# Diet Plate



## Carina1962 (Nov 2, 2010)

Has anyone got one of these?  they seem quite expensive, where can I get one cheapish?


----------



## Andy HB (Nov 2, 2010)

Sorry, I just can't resist! 

Isn't a diet plate simply an empty dish?

Andy


----------



## Jennywren (Nov 2, 2010)

The cheapest one of these i can find is here http://www.amazon.co.uk/gp/product/...&pf_rd_t=101&pf_rd_p=467128533&pf_rd_i=468294 although i would be curious to know why the male plate is a penny cheaper lol . At these sorts of prices id be tempted to take an old plate and mark it out with a marker pen


----------



## Steff (Nov 2, 2010)

A little cheaper here and free p&p x

http://cgi.ebay.co.uk/DIET-PLATE-FE...eauty_Dieting_Slimming_ET&hash=item2c58860718


----------



## Carina1962 (Nov 2, 2010)

Andy HB: that made me smile  one of these days i will lose weight lol!

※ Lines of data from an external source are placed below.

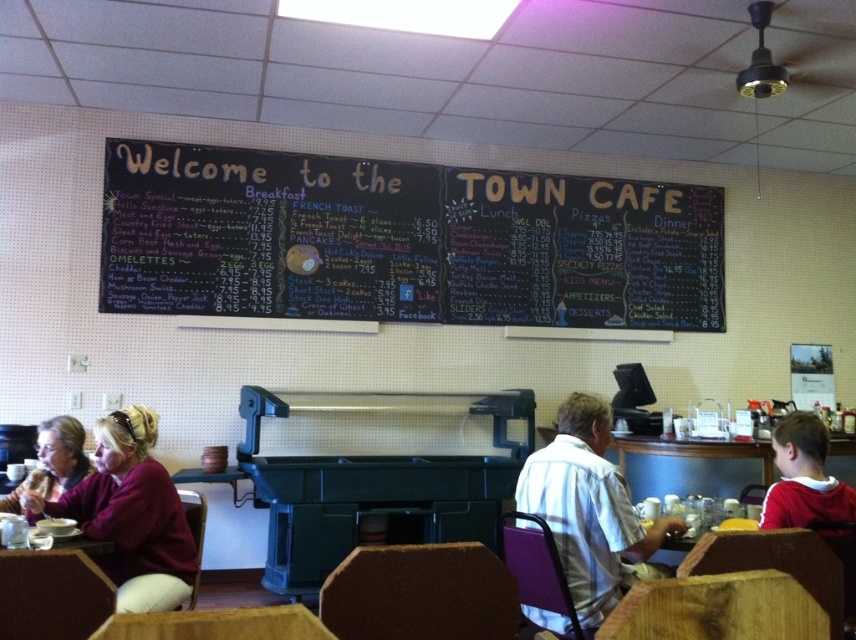
You are a customer at Town Cafe and want to take a photo of the menu. You notice two points in the image labeled as point 1 and point 2. Point 1 is at coordinates point [90,506] and point 2 is at point [813,513]. Which point should you focus on to ensure the menu is in sharp focus?

You should focus on point 1 at coordinates point [90,506] because it is closer to the camera compared to point 2 at point [813,513], ensuring the menu will be in sharp focus.

You are a customer at Town Cafe and you want to order a drink from the menu. The menu is on the wall, and there is a white striped shirt at center. Where should you look to find the drink options on the menu?

The menu at Town Cafe lists drink options in its sections, so you should look at the menu sections like breakfast, lunch, dinner, or desserts where drinks might be listed.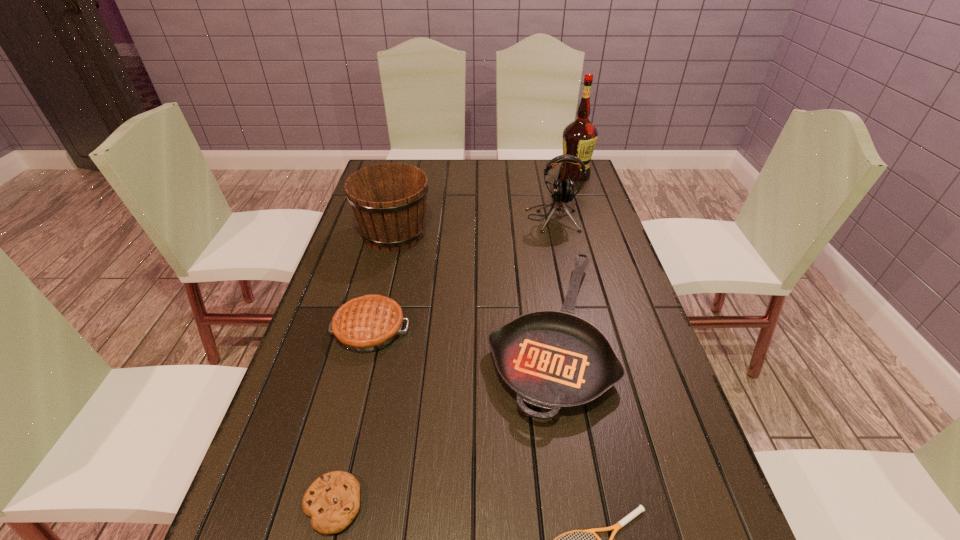
The image size is (960, 540). I want to click on vacant space situated on the front of the fourth shortest object, so click(x=342, y=441).

I want to click on vacant area situated on the left of the frying pan, so click(x=350, y=332).

I want to click on free spot located on the right of the cookie, so click(553, 504).

This screenshot has height=540, width=960. Find the location of `object located at the far edge`. object located at the far edge is located at coordinates (579, 137).

I want to click on wine bucket located at the left edge, so click(389, 199).

Image resolution: width=960 pixels, height=540 pixels. What are the coordinates of `pie positioned at the left edge` in the screenshot? It's located at (368, 323).

You are a GUI agent. You are given a task and a screenshot of the screen. Output one action in this format:
    pyautogui.click(x=<x>, y=<y>)
    Task: Click on the cookie at the left edge
    This screenshot has width=960, height=540.
    Given the screenshot: What is the action you would take?
    pyautogui.click(x=332, y=501)

In order to click on alcohol located in the right edge section of the desktop in this screenshot , I will do `click(579, 137)`.

Identify the location of earphone that is positioned at the right edge. [x=562, y=190].

Identify the location of frying pan located in the right edge section of the desktop. The width and height of the screenshot is (960, 540). (554, 360).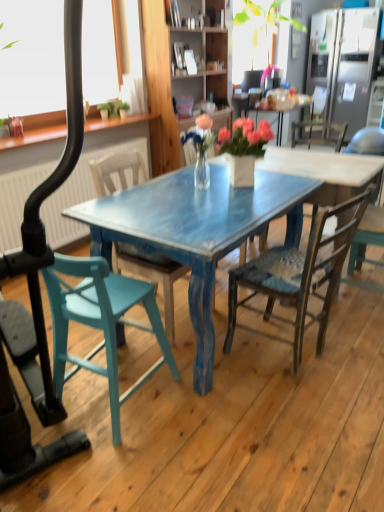
Question: Should I look upward or downward to see clear glass vase at center?

Choices:
 (A) up
 (B) down

Answer: (A)

Question: From a real-world perspective, does satin silver refrigerator at upper right stand above white matte window screen at upper left?

Choices:
 (A) yes
 (B) no

Answer: (B)

Question: Is satin silver refrigerator at upper right facing away from white matte window screen at upper left?

Choices:
 (A) yes
 (B) no

Answer: (B)

Question: Is satin silver refrigerator at upper right directly adjacent to white matte window screen at upper left?

Choices:
 (A) no
 (B) yes

Answer: (A)

Question: Are satin silver refrigerator at upper right and white matte window screen at upper left located far from each other?

Choices:
 (A) yes
 (B) no

Answer: (A)

Question: Can you confirm if satin silver refrigerator at upper right is thinner than white matte window screen at upper left?

Choices:
 (A) no
 (B) yes

Answer: (A)

Question: From the image's perspective, is satin silver refrigerator at upper right on top of white matte window screen at upper left?

Choices:
 (A) yes
 (B) no

Answer: (A)

Question: Is clear glass vase at center not inside wooden cabinet at center?

Choices:
 (A) no
 (B) yes

Answer: (B)

Question: Is wooden cabinet at center completely or partially inside clear glass vase at center?

Choices:
 (A) no
 (B) yes

Answer: (A)

Question: Is the depth of clear glass vase at center greater than that of wooden cabinet at center?

Choices:
 (A) no
 (B) yes

Answer: (A)

Question: Is clear glass vase at center at the right side of wooden cabinet at center?

Choices:
 (A) yes
 (B) no

Answer: (A)

Question: Is clear glass vase at center taller than wooden cabinet at center?

Choices:
 (A) yes
 (B) no

Answer: (B)

Question: Can you confirm if clear glass vase at center is shorter than wooden cabinet at center?

Choices:
 (A) no
 (B) yes

Answer: (B)

Question: Can you confirm if wooden cabinet at center is taller than white matte window screen at upper left?

Choices:
 (A) no
 (B) yes

Answer: (B)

thanks for your links, will save up my pennies


----------



## HelenM (Nov 2, 2010)

While you're saving up, theres a lot of visual help on portion sizes at this website.
The plate is a 9inch one and it's based on a 1400 calorie diet.
http://www.extension.uidaho.edu/diabetesplate/planning/plate_lunch.html


----------